Uneven Application of Rules
Over the last year, husband and wife have battled the county on multiple fronts. O'Connell-Nowain's case went to trial, where her lawyer argued she was being punished for her speech. The jury deadlocked on a charge that she had delayed a police officer but convicted her of disrupting a public meeting.
The couple has argued the board has not applied rules evenly. A year before Nowain's arrest, and just two months after his wife's arrest, another woman staged a similar protest, sitting in front of the room for more than an hour. The county lawyer said at the time she was not impeding the meeting, and deputies were not called to the scene.
Meanwhile, Nowain's employment case went to arbitration. The former director of the Health and Human Services Agency testified that elected official Kevin Crye and the county's chief executive, David Rickert, had pressured her to fire Nowain. The arbitrator ruled in Nowain's favor, finding he had been wrongfully fired and ordering the county to restore his employment with back pay.
House Arrest Instead of Jail
In late January, O'Connell-Nowain prepared to go to jail, carrying $200 cash for the commissary as advised by a bailiff. Instead, after spending a few hours in custody where officers had to bring child-size handcuffs after full-size restraints kept slipping off her wrists, she was informed she was being released for good behavior and would be on house arrest for 45 days.
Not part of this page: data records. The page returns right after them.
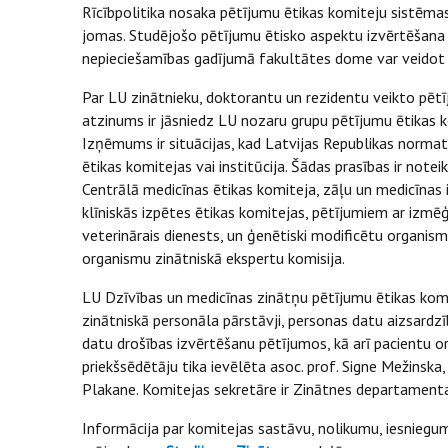
Rīcībpolitika nosaka pētījumu ētikas komiteju sistēmas
jomas. Studējošo pētījumu ētisko aspektu izvērtēšana r
nepieciešamības gadījumā fakultātes dome var veidot 
Par LU zinātnieku, doktorantu un rezidentu veikto pē
atzinums ir jāsniedz LU nozaru grupu pētījumu ētikas k
Izņēmums ir situācijas, kad Latvijas Republikas normat
ētikas komitejas vai institūcija. Šādas prasības ir not
Centrālā medicīnas ētikas komiteja, zāļu un medicīnas 
klīniskās izpētes ētikas komitejas, pētījumiem ar izmē
veterinārais dienests, un ģenētiski modificētu organis
organismu zinātniskā ekspertu komisija.
LU Dzīvības un medicīnas zinātņu pētījumu ētikas
komi
zinātniskā personāla pārstāvji, personas datu aizsardz
datu drošības izvērtēšanu pētījumos, kā arī pacientu o
priekšsēdētāju tika ievēlēta asoc. prof. Signe Mežinska, 
Plakane. Komitejas sekretāre ir Zinātnes departamenta
Informācija par komitejas sastāvu, nolikumu, iesniegum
Nowain suspects his wife's health issues—she has both epilepsy and asthma—and her desire to report from the detention center might have been behind the sudden change. Instead of investigating the jail, O'Connell-Nowain's time has been spent at home, writing about her experiences and sending emails to the county board of supervisors. She plans to appeal her conviction.
A Bellwether for National Politics
The couple wants to see the board return to handling county budgets without applying ideology and respecting employees. They say they frequently field calls from county workers who feel they were fired unfairly—even more so since Nowain won his arbitration.
But they hope their ordeal might be useful far beyond their small community. "Shasta County is a bellwether," Nowain argued, "and if residents here can push back against extremist politics, perhaps that can provide a blueprint for the rest of the country."
"Any way that we fight it here, any way that we're successful here, is a way to successfully fight the erosion of our rights," O'Connell-Nowain concluded, seeing their local struggle as part of a larger national pattern of political division and free speech challenges.